The simplest spec is SomeActorClass supervisionSpec, which uses
the actor's default restart policy (#temporary).
Supervision specs
A SupervisionSpec describes how to start one supervised child. It is
built from an actor class using fluent setter methods:
TestCase subclass: Ch17SupervisionSpecs
testDefaultSpecHasTemporaryRestart =>
spec := Counter supervisionSpec
self assert: spec restart equals: #temporary
testCustomRestartPolicy =>
spec := Counter supervisionSpec withRestart: #permanent
self assert: spec restart equals: #permanent
testCustomId =>
spec := Counter supervisionSpec withId: #mainCounter
self assert: spec id equals: #mainCounter
testChainedBuilders =>
spec := Counter supervisionSpec
withId: #primary
withRestart: #permanent
self assert: spec id equals: #primary
self assert: spec restart equals: #permanent
Actor restart policies
Each actor class can declare its own default restart policy. Override
class supervisionPolicy to change it:
TestCase subclass: Ch17RestartPolicy
testDefaultPolicyIsTemporary =>
// Actors default to #temporary — not restarted on crash
self assert: Counter supervisionPolicy equals: #temporary
testSpecInheritsActorPolicy =>
// supervisionSpec picks up the actor's policy automatically
spec := Counter supervisionSpec
self assert: spec restart equals: #temporary
Restart policies:
| Policy | Meaning |
|---|---|
#temporary | Never restarted (default) |
#transient | Restarted on abnormal termination only |
#permanent | Always restarted |
To make a worker always restart, override class supervisionPolicy in
the actor class (not shown as a doctest — overriding class methods
requires a class definition):
Actor subclass: PersistentWorker
class supervisionPolicy => #permanent
state: value = 0
increment => self.value := self.value + 1
Restart strategies
Override class strategy on your supervisor to change the strategy:
| Strategy | Meaning |
|---|---|
#oneForOne | Only restart the crashed child (default) |
#oneForAll | Restart all children when one crashes |
#restForOne | Restart the crashed child and all children started after it |
TestCase subclass: Ch17Strategies
testDefaultStrategyIsOneForOne =>
self assert: CounterApp strategy equals: #oneForOne
Dynamic supervisors
A DynamicSupervisor starts with no children.
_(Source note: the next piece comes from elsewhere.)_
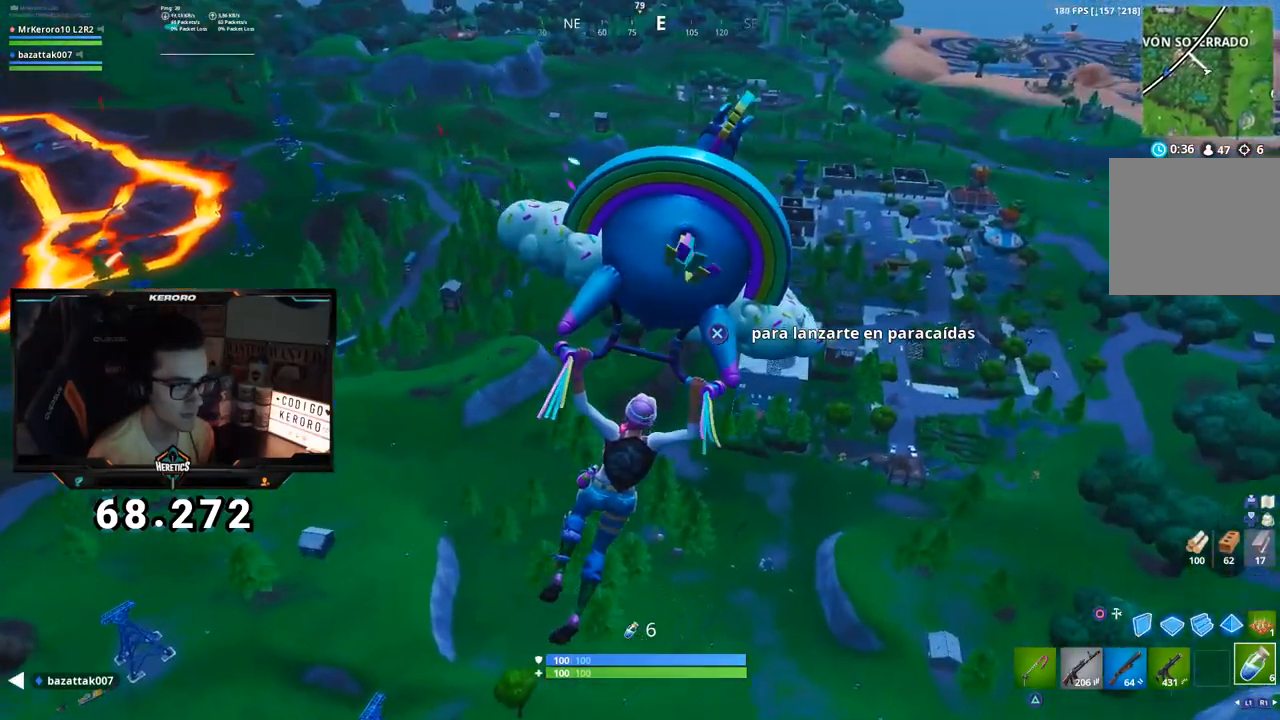
{"buttons": [], "left_stick": "up-right", "right_stick": "center", "events": []}
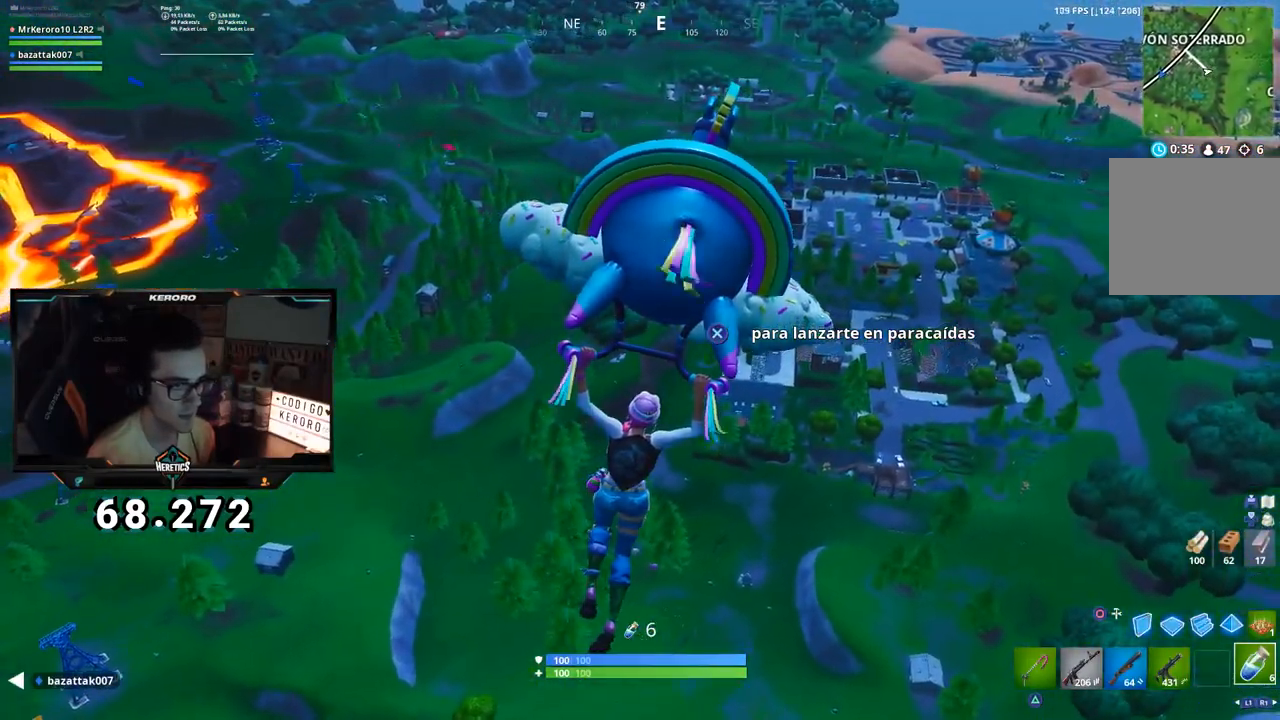
{"buttons": [], "left_stick": "up", "right_stick": "down-right", "events": [[217, "left_stick", "up"], [451, "right_stick", "down-right"]]}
You add children at
runtime as demand requires. This is ideal for per-request or per-connection
workers.
Subclass DynamicSupervisor and override class childClass:
TestCase subclass: Ch17DynamicSupervisor
testDynamicSupervisorIsSupervisorFlag =>
// DynamicSupervisor subclasses are also supervisors
self assert: WorkerPool isSupervisor
testDynamicSupervisorHasNoStaticChildren =>
// Dynamic supervisors don't define class children
self assert: WorkerPool childClass equals: Counter
A WorkerPool is defined like this:
DynamicSupervisor(Counter) subclass: WorkerPool
class childClass => Counter
At runtime, call startChild / startChild: on a running supervisor
instance to add workers:
// pool := WorkerPool supervise // start the supervisor
// pool startChild // add a Counter child
// pool count // => 1
// pool startChild // add another
// pool count // => 2
Supervisor lifecycle
TestCase subclass: Ch17Lifecycle
testSupervisorClassMethods =>
// supervise — starts the supervisor as an OTP process
// current — retrieves a running supervisor
// isSupervisor — true for all Supervisor subclasses
self assert: CounterApp isSupervisor
self assert: CounterApp strategy equals: #oneForOne
self assert: (CounterApp children size) equals: 1
Key class-side API:
| Message | Returns | Description |
|---|---|---|
MyApp supervise | supervisor pid | Start the supervision tree |
MyApp current | supervisor pid | Get the running instance |
MyApp isSupervisor | Boolean | Always true for supervisors |
MyApp strategy | Symbol | Restart strategy |
MyApp children | Array | Static child specs |
Key instance-side API:
| Message | Description |
|---|---|
sup children | List running children |
sup which: Counter | Find a specific child |
sup terminate: Counter | Stop a specific child |
sup count | Count running children |
sup stop | Shut down the supervisor and all children |
Graceful shutdown timeout
By default, workers get 5000ms to shut down and nested supervisors get
unlimited time. Use withShutdown: to override the timeout (in milliseconds)
for children that need time to drain connections or flush state:
HttpServer supervisionSpec withShutdown: 30000 // 30s graceful shutdown
Summary
Static supervision tree:
Supervisor subclass: MyApp
class strategy => #oneForOne // optional, default
class children => #[
SomeActor supervisionSpec,
OtherActor supervisionSpec withRestart: #permanent
]
Dynamic supervision tree:
DynamicSupervisor(Counter) subclass: WorkerPool
class childClass => Counter
// pool := WorkerPool supervise
// pool startChild // spawn a new Counter
// pool startChild: args // spawn with arguments
// pool count // how many children
Restart policies:
#temporary never restarted (default)
#transient restarted on abnormal exit only
#permanent always restarted
Strategies:
#oneForOne restart only the crashed child (default)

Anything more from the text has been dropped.